SET OF TASKS:
1/ In the passage about Rosebud American Kitchen & Bar, why does the menu include barbecue and barbecue-influenced dishes? Explain in one to three sentences.
2/ Pick up the passage about Rosebud American Kitchen & Bar after its final sentence and carry it forward.

(09/17/14) (09/24/14) (09/28/14) (10/01/14) (10/08/14)
Despite its humble beginnings eight decades ago, Rosebud American Kitchen & Bar is hardly a "joint," much less a "barbecue joint." Sure, the first things you see from the exterior and entry are the historic diner car and pie stand, respectively. But further inside it's a hip and spacious environment—reborn under the same ownership as neighbors Painted Burro and Posto—with the now-requisite reclaimed wood and modern lighting to go with plush retro leather seating in roomy booths and less than roomy wall bench seating. Candles at every table add an air of elegance. The bar is long, with a few TVs installed after the opening. A deck to the left of the building encourages outdoor dining in warmer months. The smoker is a J&R Little Red Smokehouse.
In keeping with the restaurant's past, the very deep Rosebud menu leans heavily on elevated comfort food, with some barbecue and barbecue-influenced dishes calling on the chef John Delpha's barbecue past—he's a key member of one of New England's most successful competition teams and has multiple Jack Daniels BBQ trophies.
Closest to typical barbecue joint fare are the St Louis pork ribs and smoked chicken wings, but while smoke is used in numerous dishes, this isn't your Daddy's barbecue menu. There are no 2- or 3-meat combos. Instead of in a predictable sandwich, pork shoulder accompanies Sichuan style string beans. Brisket is in a sandwich, and only in a sandwich, but it's hardly predictable. Smoked chicken also gets an Asian treatment. Atomic BTs and a meatloaf fatty (read on for details) bring some favorites from the competition circuit and backyard barbecue hobbyists to a restaurant setting at last. There are boneless smoked pork chops. Smoked shortrib hides within ravioli. And then there's the Hog's Head, prepared barbecue style and served Asian style.
Most of the rest of the menu is pure Americana, or as pure as it can be with some ethnic twists. There's grilled steak, grilled swordfish and grilled cauliflower. And fried chicken and fish and chips. There's a burger, a catfish sandwich and a falafel sub (okay, maybe not so American). Appetizers include shrimp and grits, fried green tomatoes, black pepper noodles with ham, a duck confit flatbread, a pork noodle soup and a few different salads.

PROVIDED DATA:
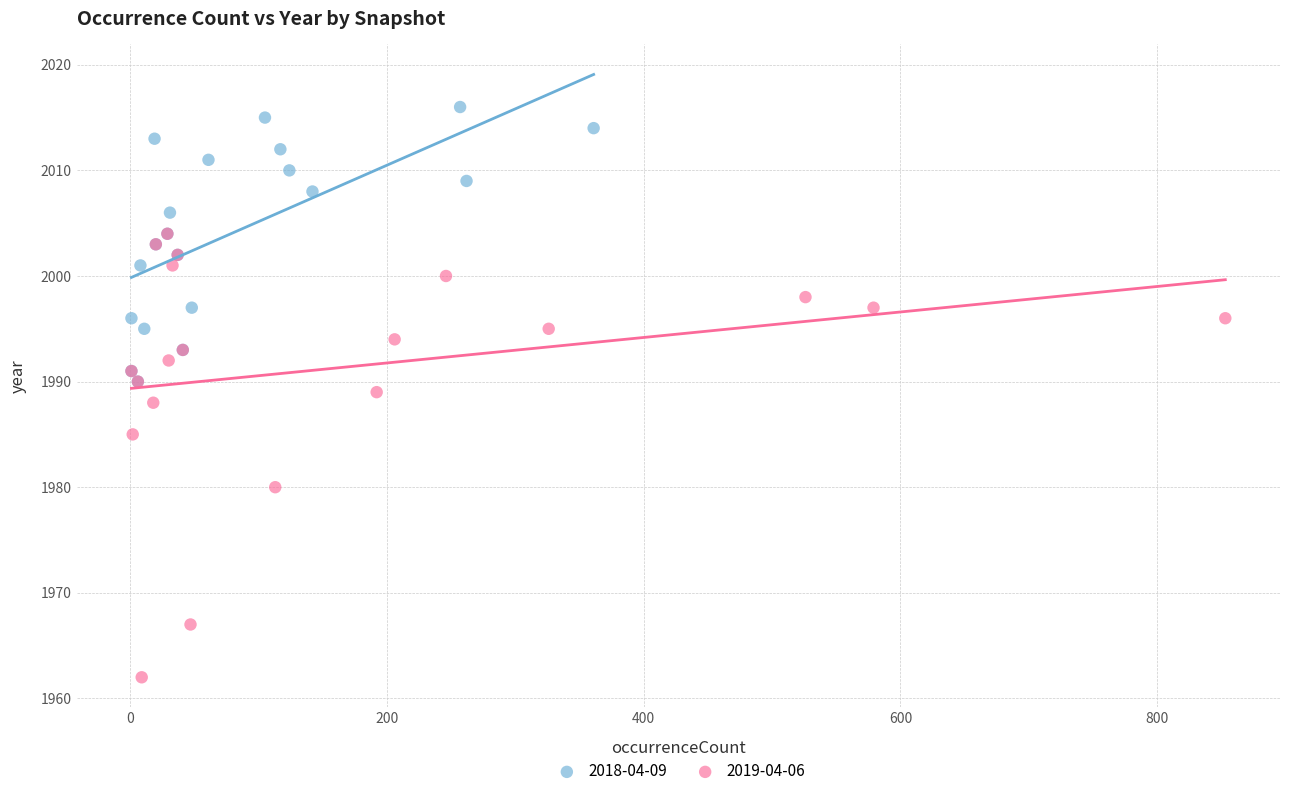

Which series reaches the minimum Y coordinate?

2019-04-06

---

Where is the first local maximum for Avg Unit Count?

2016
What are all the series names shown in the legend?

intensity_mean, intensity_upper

REPLIES:
1/ Those dishes draw on chef John Delpha's barbecue background. He is a key member of one of New England's most successful competition barbecue teams and has won multiple Jack Daniels BBQ trophies.

2/
For this review I made five stops to Rosebud over a five week span, hitting them on weeknights with three different barbecue savvy friends and on a weekend night with my young bride. That's a lot of visits for a first review, but I wanted to survey as much of the widespread menu as possible and try the key barbecue items (wings, ribs, brisket) multiple times.
Fried Green Tomatoes: This dish ($11.95) yields two slices of fried green tomatoes and a larger portion of Crab Louie for dipping. I'm not going to lie: I've never had Crab Louie before and I'll probably never have it again; I liken it to egg salad made with crab rather than egg—which is fine for this application and certainly seemed okay. The tomatoes were on the thin side, especially compared to the thickness of the breadcrumb shell, and didn't exude the fresh tartness that the best examples do. I liked the seasoning and the crunch, but not enough to reprise them with so many better choices on the menu.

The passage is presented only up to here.